Skeleton Arguments – Not rocket science – Civil – Court of Appeal

Following the hand down of judgement of the Court of Appeal in Inplayer and others v Thorogood [2014] EWCA Civ 1511, advocates have had a further timely reminder that skeleton arguments need to be just that - skeletal.
It is of course recognised that skeleton arguments vary between courts, between areas of law and between civil, family and criminal jurisdictions. The correction received from the Rt Hon Lord Justice of Appeal Jackson was not the first time the author of this article has been corrected for his skeleton arguments.
On one remarkable foray into the High Court, family division, the fact there was even a skeleton argument was the cause of much disgruntlement and refusal to even read the relatively short document setting out the arguments on a highly complex issue relating to access to legal aid and a Hague Convention case. That judge will remain unnamed, but gave a clear indication that she felt it impertinent to bring a document with law in it to her court. The fact that that the rebuke was delivered for a few minutes to the learned friend for the respondent, added at least some amusement factor to an otherwise serious issue.
Going back to civil appeals to the Court of Appeal the guidance on skeleton arguments is of course limited save for the structure. The Civil Procedure Rules (CPR) and its practice directions for Part 52 sets down the size of skeletons. Part 52A paragraph 5 and Part 52C paragraph 31 sets down the expectations of the Court of Appeal civil. The purpose of a skeleton argument is to assist the court by setting out as concisely as practicable the arguments upon which a party intends to rely.
Skeleton arguments must be concise, both define and confine the areas of controversy, be set out in numbered paragraphs, be cross-referenced to any relevant document in the bundle, and be self-contained. They must not incorporate by reference material from previous skeleton arguments, as well as not including extensive quotations from documents or authorities.

Further the skeleton argument must identify the documents to be relied upon and, where it is necessary to refer to an authority, a skeleton argument must: (a) state the proposition of law the authority demonstrates; and (b) identify the parts of the authority that support the proposition. If more than one authority is cited in support of a given proposition, the skeleton argument must briefly state why.

Paragraph 31 of Part 52C sets down that any skeleton argument must comply with the provisions of Section 5 of Practice Direction 52A and must:

(a) not normally exceed 25 pages (excluding front sheets and back sheets);
(b) be printed on A4 paper in not less than 12 point font and 1.5 line spacing.
(2) Where an appellant has filed a skeleton argument in support of an application for permission to appeal, the same skeleton argument may be relied upon in the appeal or the appellant may file an appeal skeleton argument (Timetable Section 5, Part 1).
(3) At the hearing the court may refuse to hear argument on a point not included in a skeleton argument filed within the prescribed time.

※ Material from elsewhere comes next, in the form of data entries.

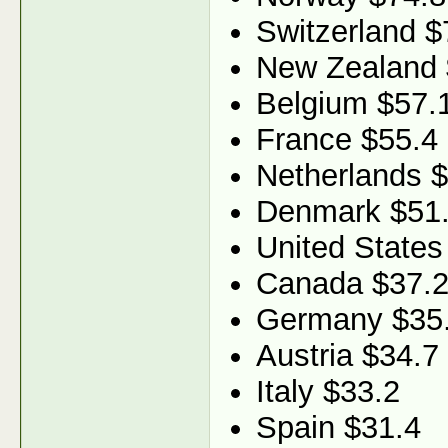
Switzerland $
New Zealand 
Belgium $57.
France $55.4
Netherlands 
Denmark $51
United States
Canada $37.
Germany $35
Austria $34.7
Italy $33.2
Spain $31.4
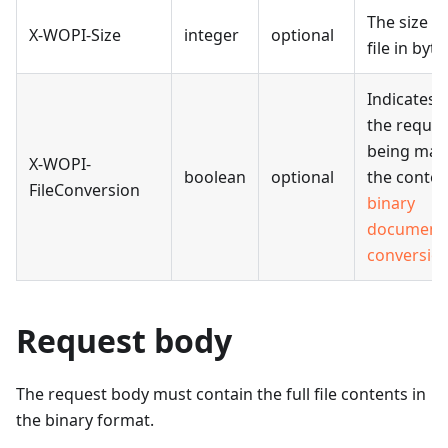
The size of
X-WOPI-Size
integer
optional
file in byte
Indicates 
the reques
being mad
X-WOPI-
boolean
optional
the contex
FileConversion
binary
document
conversio
Request body
The request body must contain the full file contents in
the binary format.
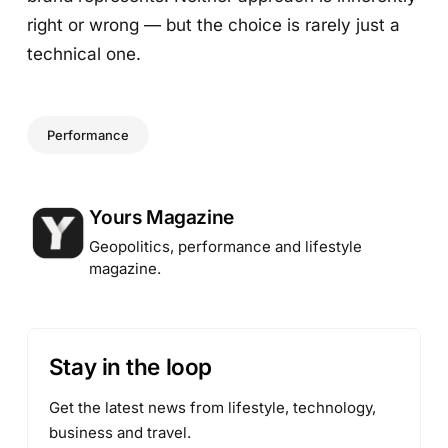
right or wrong — but the choice is rarely just a
technical one.
Performance
Posted by
Yours Magazine
Geopolitics, performance and lifestyle
magazine.
Stay in the loop
Get the latest news from lifestyle, technology,
business and travel.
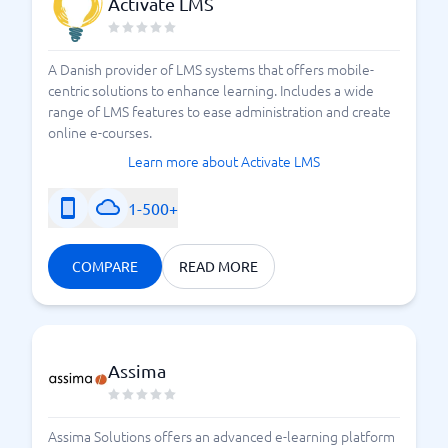
Activate LMS
A Danish provider of LMS systems that offers mobile-
centric solutions to enhance learning. Includes a wide
range of LMS features to ease administration and create
online e-courses.
Learn more about Activate LMS
1-500+
COMPARE
READ MORE
Assima
Assima Solutions offers an advanced e-learning platform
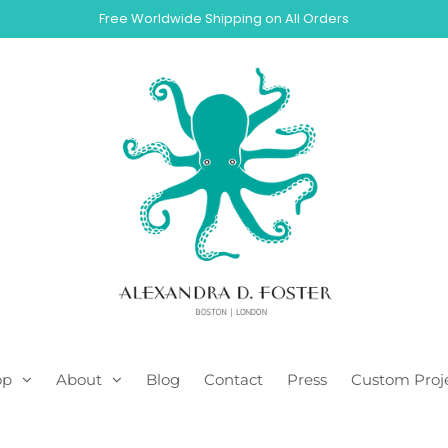
Free Worldwide Shipping on All Orders
op
About
Blog
Contact
Press
Custom Proj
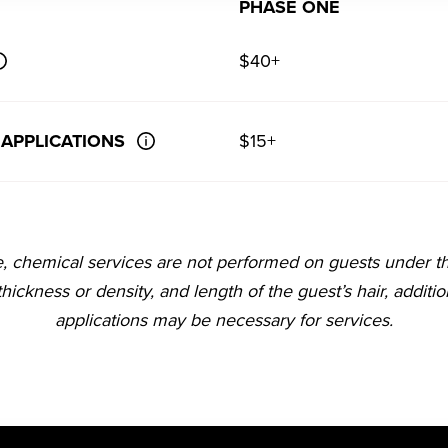
PHASE ONE
$40+
 APPLICATIONS
$15+
e, chemical services are not performed on guests under t
 thickness or density, and length of the guest’s hair, additi
applications may be necessary for services.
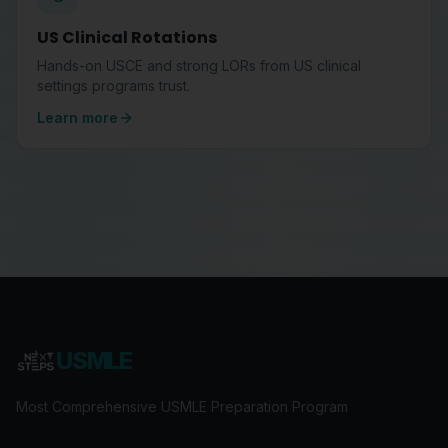
US Clinical Rotations
Hands-on USCE and strong LORs from US clinical
settings programs trust.
Learn more
USMLE
Most Comprehensive USMLE Preparation Program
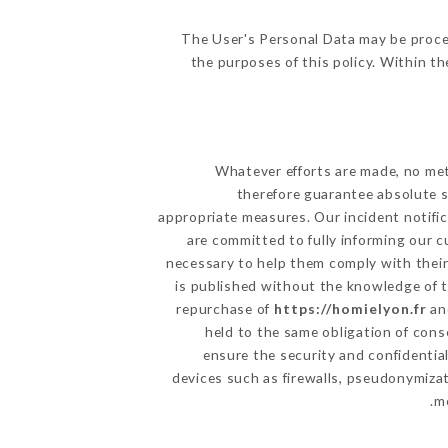
The User's Personal Data may be proce
the purposes of this policy. Within th
Whatever efforts are made, no met
therefore guarantee absolute s
appropriate measures. Our incident notific
are committed to fully informing our c
necessary to help them comply with their
is published without the knowledge of t
repurchase of
https://homielyon.fr
and
held to the same obligation of cons
ensure the security and confidentia
devices such as firewalls, pseudonymiz
me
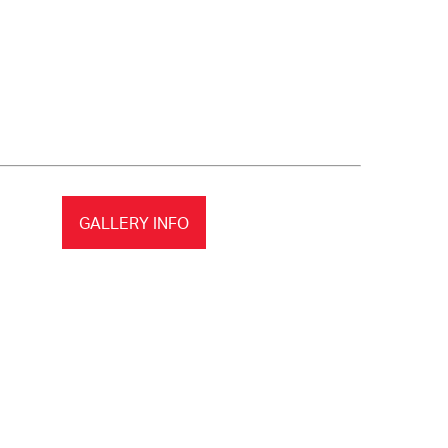
GALLERY INFO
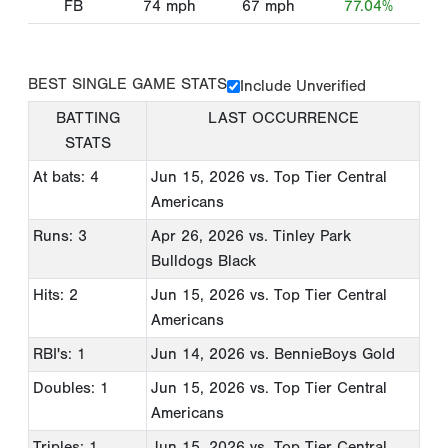
FB
74
mph
67
mph
77.04%
BEST SINGLE GAME STATS
Include Unverified
BATTING
LAST OCCURRENCE
STATS
At bats: 4
Jun 15, 2026
vs. Top Tier Central
Americans
Runs: 3
Apr 26, 2026
vs. Tinley Park
Bulldogs Black
Hits: 2
Jun 15, 2026
vs. Top Tier Central
Americans
RBI's: 1
Jun 14, 2026
vs. BennieBoys Gold
Doubles: 1
Jun 15, 2026
vs. Top Tier Central
Americans
Triples: 1
Jun 15, 2026
vs. Top Tier Central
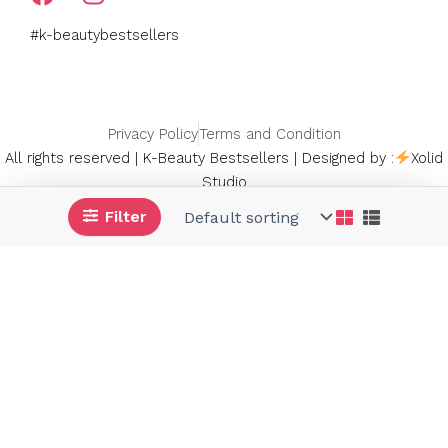
a
n
c
s
#k-beautybestsellers
e
t
b
a
o
g
o
r
Privacy Policy
Terms and Condition
k
a
All rights reserved | K-Beauty Bestsellers | Designed by :
Xolid
m
Studio
Filter
Signup Now and Get 10% OFF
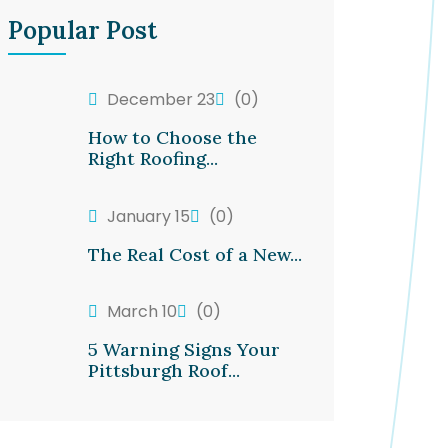
Popular Post
December 23
(0)
How to Choose the
Right Roofing...
January 15
(0)
The Real Cost of a New...
March 10
(0)
5 Warning Signs Your
Pittsburgh Roof...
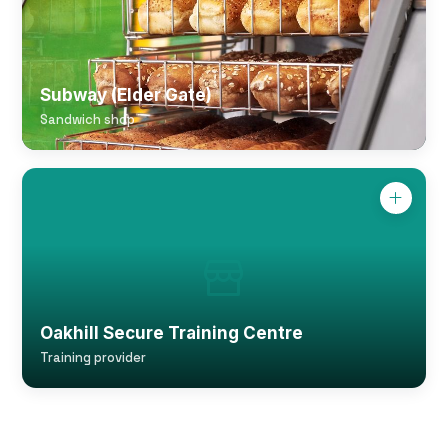
Subway (Elder Gate)
Sandwich shop
Oakhill Secure Training Centre
Training provider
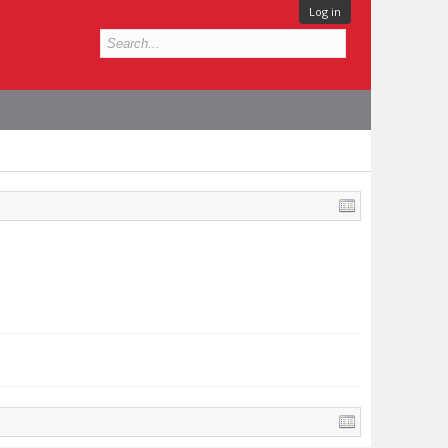
Log in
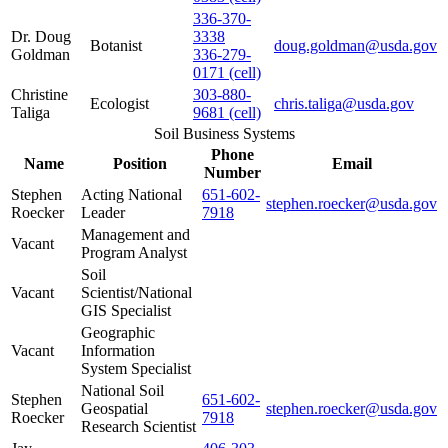
336-370-
Dr. Doug
3338
Botanist
doug.goldman@usda.gov
Goldman
336-279-
0171 (cell)
Christine
303-880-
Ecologist
chris.taliga@usda.gov
Taliga
9681 (cell)
Soil Business Systems
Phone
Name
Position
Email
Number
Stephen
Acting National
651-602-
stephen.roecker@usda.gov
Roecker
Leader
7918
Management and
Vacant
Program Analyst
Soil
Vacant
Scientist/National
GIS Specialist
Geographic
Vacant
Information
System Specialist
National Soil
Stephen
651-602-
Geospatial
stephen.roecker@usda.gov
Roecker
7918
Research Scientist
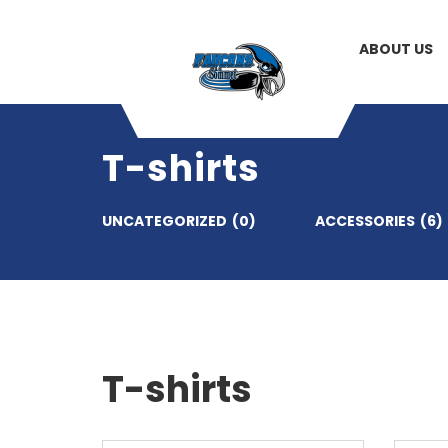
ABOUT US
T-shirts
UNCATEGORIZED
(0)
ACCESSORIES
(6)
T-shirts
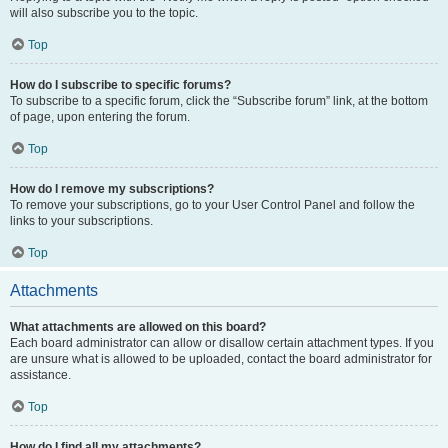
will also subscribe you to the topic.
Top
How do I subscribe to specific forums?
To subscribe to a specific forum, click the “Subscribe forum” link, at the bottom
of page, upon entering the forum.
Top
How do I remove my subscriptions?
To remove your subscriptions, go to your User Control Panel and follow the
links to your subscriptions.
Top
Attachments
What attachments are allowed on this board?
Each board administrator can allow or disallow certain attachment types. If you
are unsure what is allowed to be uploaded, contact the board administrator for
assistance.
Top
How do I find all my attachments?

On the 13 October 2014, Jackson LJ issued a similar warning to advocates in Tchenguiz v Director of the Serious Fraud Office and another [2014] EWCA Civ 1333 where he set down in his judgment reasons for not allowing a supplementary skeleton argument which, whilst it was shorter than the original 47 pages being 34 pages with a 15 page annex, was still way over the number of pages allowed, and was in addition to the original document. Jackson LJ said at paragraph 5, “… skeleton arguments of this volume and repetition do not assist the court in its task of resolving the issues between the parties.” The Rt Hon Lady Justice of Appeal Sharp, added further:

“There has been a gross non-compliance with the rules in this case. It should be clearly understood (1) that the rules apply to all classes of litigation and there is no exception for commercial litigation and (2) that length obscures the points which are germane to the resolution of an appeal, rather than assisting in their determination.”

It is not just the Court of Appeal that suffers, in commenting on a skeleton argument the Immigration Tribunal case of Zarour, stated:

One good thing can be said about Mr Vokes' skeleton argument before him, which is that it was short enough to make it reasonably clear how he put his case, even if it did not include this point. This is usually not so with the skeleton arguments of counsel in this field, which are all too often so intolerably prolix that they may be better described as well-fleshed corpses, doing more to conceal than reveal what the case is about.

In Inplayer Jackson LJ, came back to the topic, in respect of a skeleton argument that was 35 pages in length, to speak more bluntly. The rules above were set out, and then the following description:

In essence an appellant’s skeleton should provide a concise, user friendly introduction for the benefit of the three judges who will probably have had no previous involvement in the case. The Skeleton should then set out the points to be argued clearly and concisely, with cross-references to relevant documents and authorities, in the manner prescribed by Practice Direction 52A paragraph 5.

In giving guidance about going about the business of drafting Jackson LJ, suggested “…the task is not rocket science. It requires a few minutes clear thought and planning before you start.”
Skeleton arguments continue to provide the vital start and clear path to the ultimate aim of showing a legal point in the best light. As described above by various judges, concealing the case within volumes of material, simply prevents the arguments from seeing the light of day before the hearing.